3. How much does it cost?

Costs have tumbled by more than half over the past 30 years thanks to improvements in technology and energy efficiency. The cost of producing 1 cubic meter of treated water currently ranges from 50 cents to 90 cents, said Miguel Angel Sanz, president of the IDRA. Saudi Arabia and the U.A.E. are among the cheapest places to desalinate water, given their comparatively low energy prices and the economies of scale at their large facilities. Increased use of solar and wind power to run the desalination process may make it even cheaper.

4. So what’s the problem?

Early criticism focused on the super-heated effluent that many thermal plants discharged back into the sea and how it could kill corals and other marine life. The IDRA says desalination facilities now cool this bilge so that it no longer poses such a threat. Another environmental concern centers around the use of fossil fuels to power desalination, especially in the Middle East. A study published in January ignited fresh controversy about “toxic chemicals” in the brine that desalination plants pour into oceans.

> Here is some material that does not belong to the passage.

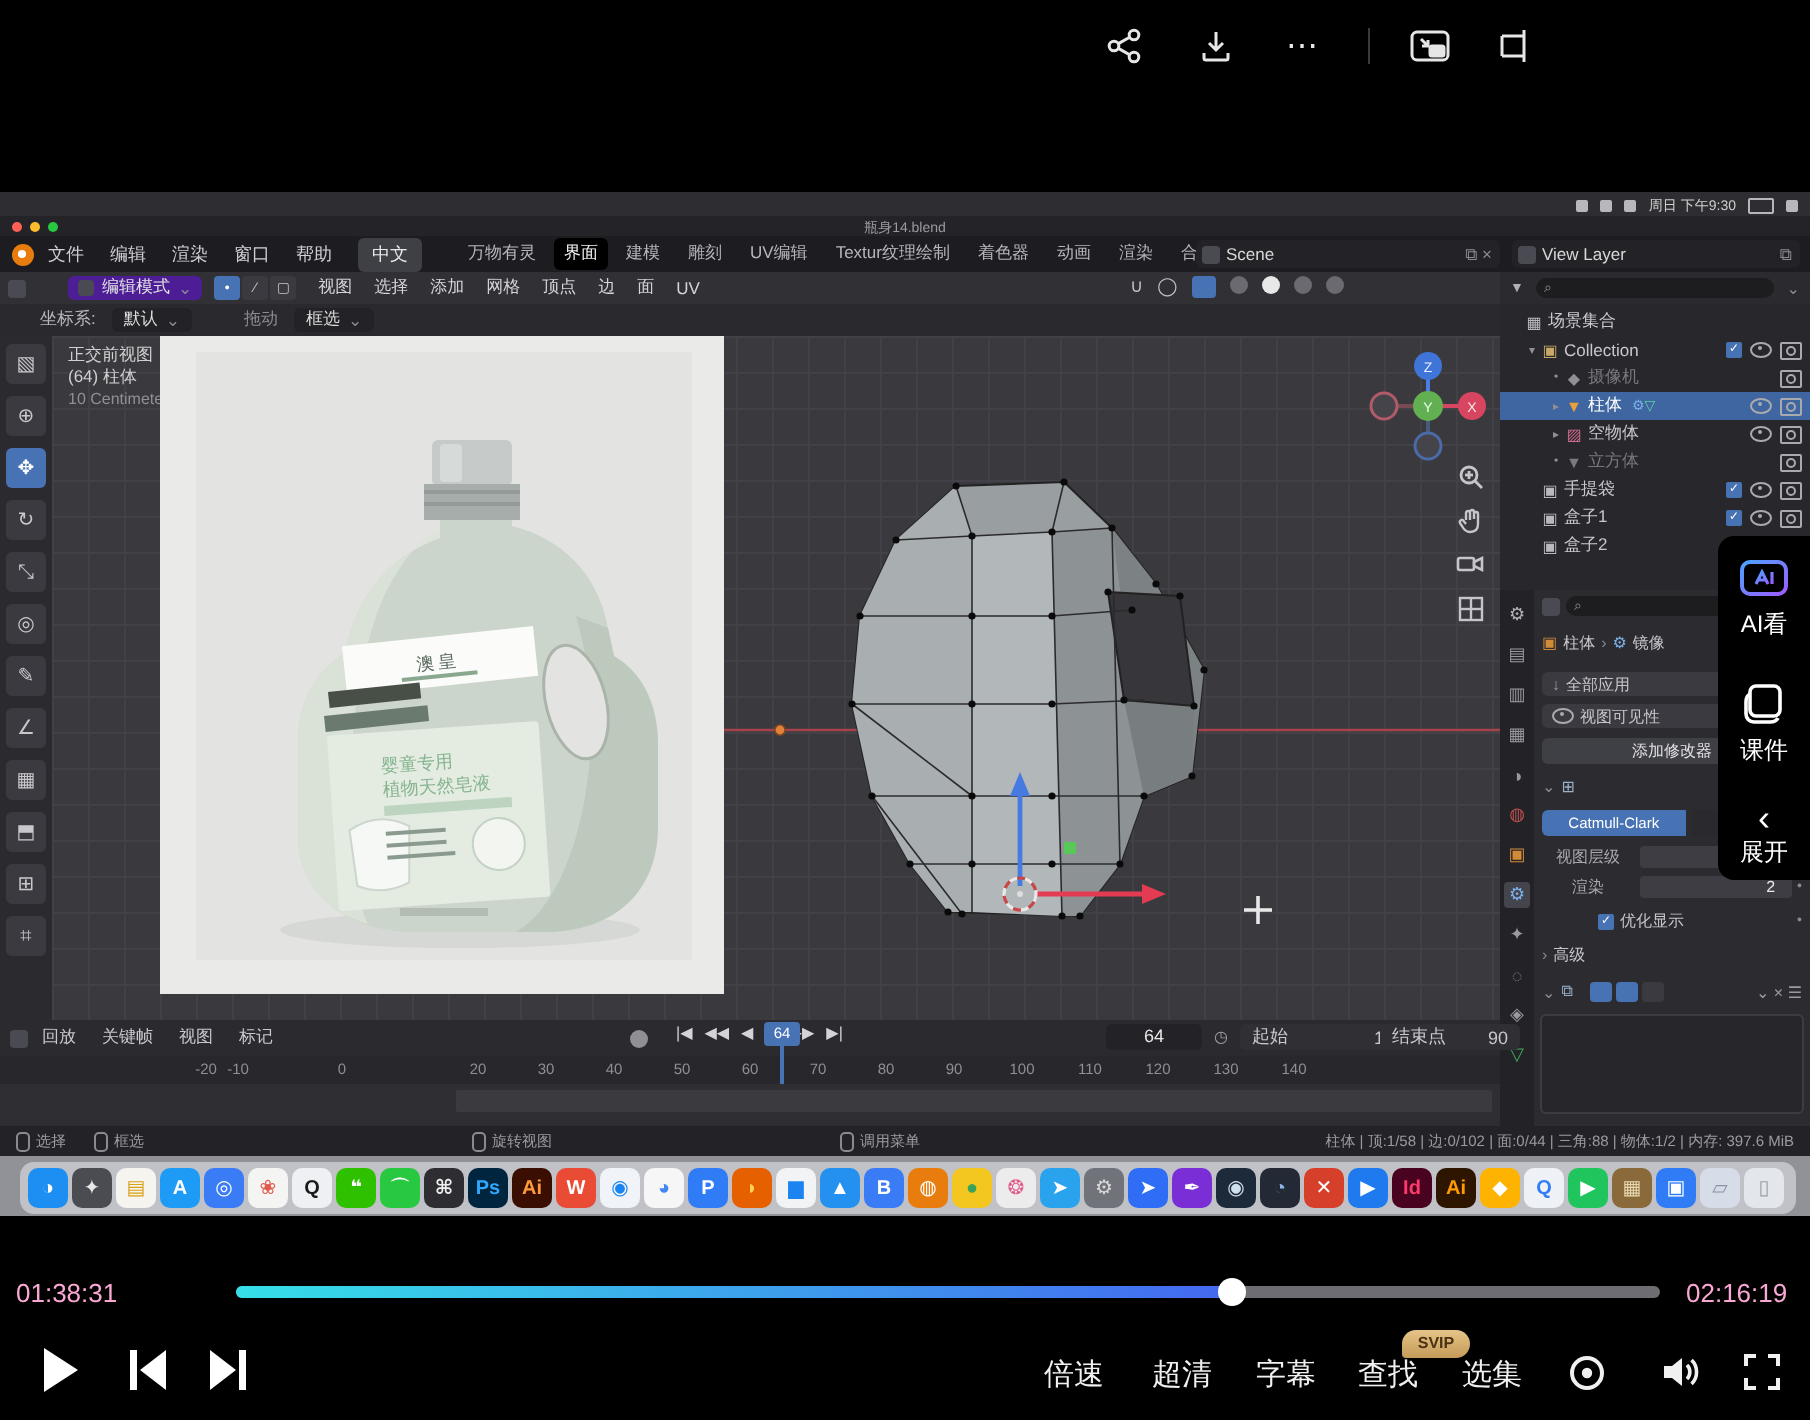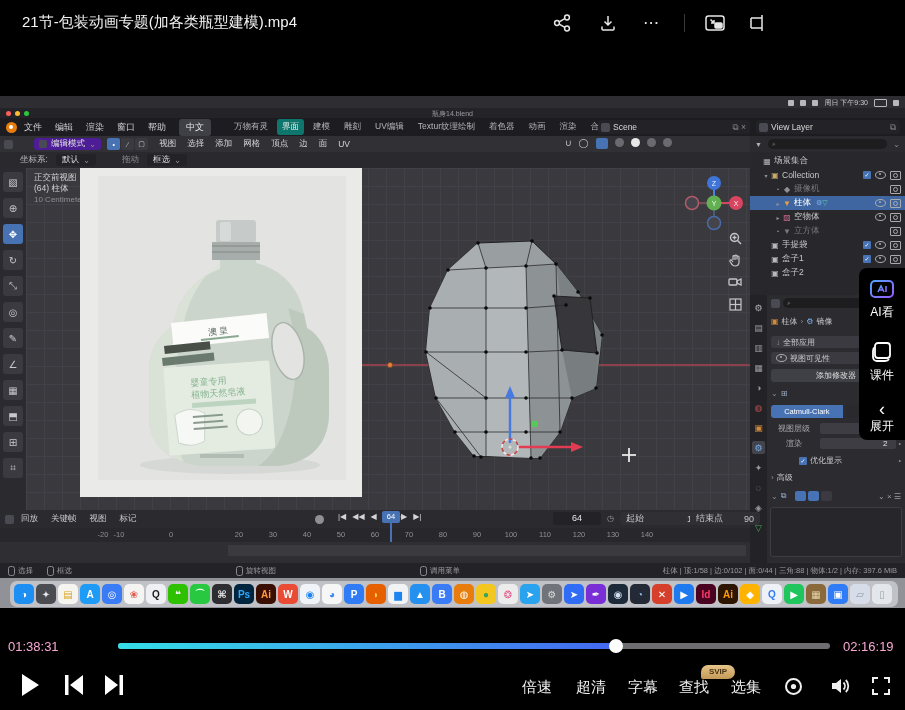"21节-包装动画专题(加各类瓶型建模).mp4" div.abs { html: <div>21节-包装动画专题(加各类瓶型建模).mp4</div> -> none }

5. What’s so bad about the brine?

This salty concentrate may contain harmful residues from anti-scaling and anti-fouling chemicals used in the plants, according to the study by the Hamilton, Canada-based UN Institute for Water, Environment and Health. Desalination creates enough of the pollutant each year to cover the state of Florida beneath 1 foot (30 centimeters) of brine, said Manzoor Qadir, one of the study’s authors. Brine can also deplete oxygen in surrounding waters, suffocating marine organisms and disrupting food chains. Saudi Arabia, the U.A.E., Kuwait and Qatar together generate 55 percent of global brine, the study said. Some facilities have tried to dilute brine by dispersing it over larger areas of the sea or processing it to extract valuable metals. But such methods are technically difficult and expensive.

6. Is the criticism valid?

Sanz of the IDRA said the study failed to differentiate between thermal and membrane technologies and showed “a lack of real knowledge.” The study is “an opinion of some people working in a university” and not an official United Nations’ view of desalination, he said.

7. Can desalination be done without damaging the environment?

Some plants are located inland, away from the sea, and the brine they produce is put into evaporation ponds, injected deep underground or converted into a slurry that’s processed into dry salt for disposal. Wider adoption of membrane technologies, particularly in the Middle East, looks like the best way to reduce chemical-laden brine. Almost all new facilities planned in the region will use reverse osmosis, a trend likely to continue as budget-minded Gulf governments cut subsidies on fossil fuels. These cuts, by making thermal plants less competitive, are the main reason membrane technologies are finally taking off there.

8. Can desert countries do without desalination?

The imperative to make seawater drinkable shows no sign of easing. At current consumption rates, the U.A.E.’s largest emirate may run out of natural groundwater supplies “within a few decades,” the Abu Dhabi Environment Agency said in a 2017 report. Yet rising demand for limited water resources is spurring new ideas for food production as much as for desalination. The International Center for Biosaline Agriculture in Dubai recycles brine to irrigate salt-tolerant plants such as salicornia, which can be eaten or used for biofuel. The research institute also breeds food crops like quinoa that flourish in salty, desert soils.